Emily wasn’t feeling much better. She had a complete meltdown when she got out of the pool. I guess the 40 minutes of crying was just a warm-up. As I was trying to change her, she was completely hysterical – her face was bright red, she had tears, boogers and saliva all over her. At one point she even started choking on her own saliva. It was a pitiful sight! You know how much fun it is to take off a wet bathing suit, right? Well, try removing a wet bathing suit from a child who is stiff as a board and crying hysterically. I felt like I was having a wrestling match and I was not winning. By the time we left, we were all physically and emotionally drained.
Before I go any further, let me just clarify something. I am not trying to portray the therapist as a terrible person. She was getting the information she needed to plan goals and treatment for Emily. She was just very direct – we certainly didn’t have to guess what she thought about anything. I really do think that Emily will benefit from working with her (once she gets over the trauma of it all). And if her work will benefit Emily, I can get over my own personal feelings about how she made us feel that day.

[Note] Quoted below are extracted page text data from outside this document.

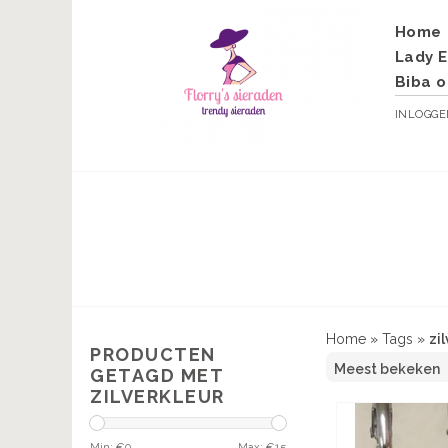
Home
Lady E
Biba o
INLOGG
Home
»
Tags
»
zi
PRODUCTEN
GETAGD MET
ZILVERKLEUR
Min: €
0
Max: €
15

The hardest part of the whole day was: Emily’s reaction was a reminder to us that we don't have a typical child. She has sensory issues that make it hard for her to process new noises and new feelings (like being in water), reflexes that keep her from moving her body in appropriate ways and those things make it difficult for her to adapt to change. She cannot hold up her head, so Mike had to constantly make sure her face wasn’t dropping into the water (she likes to bring her head forward all the time). These things are not new to us, but having someone else pointing out all of her limitations can be a little tough to swallow. We felt like we were smacked in the face with reality – we have a special needs child. It actually reminded me of this day back in the NICU.
When we were given Emily's diagnosis, that was just the beginning of our journey. Accepting CP and all that comes with it will be an ongoing process throughout her life. At times we will rejoice over her accomplishments and at times we will grieve over her limitations. All the while, we will put our faith and trust in a sovereign God, who created her and already knows what kind of woman she will grow to be. We will continue to praise Him for giving us the priviledge of raising this beautiful little girl. He has counted us worthy of this task and He has given us all that we need to be the best parents that we can be. We will continue to ask him for guidance and wisdom along the way. He is the Great Provider - He will meet our needs as well as Emily's - we have no doubt about that.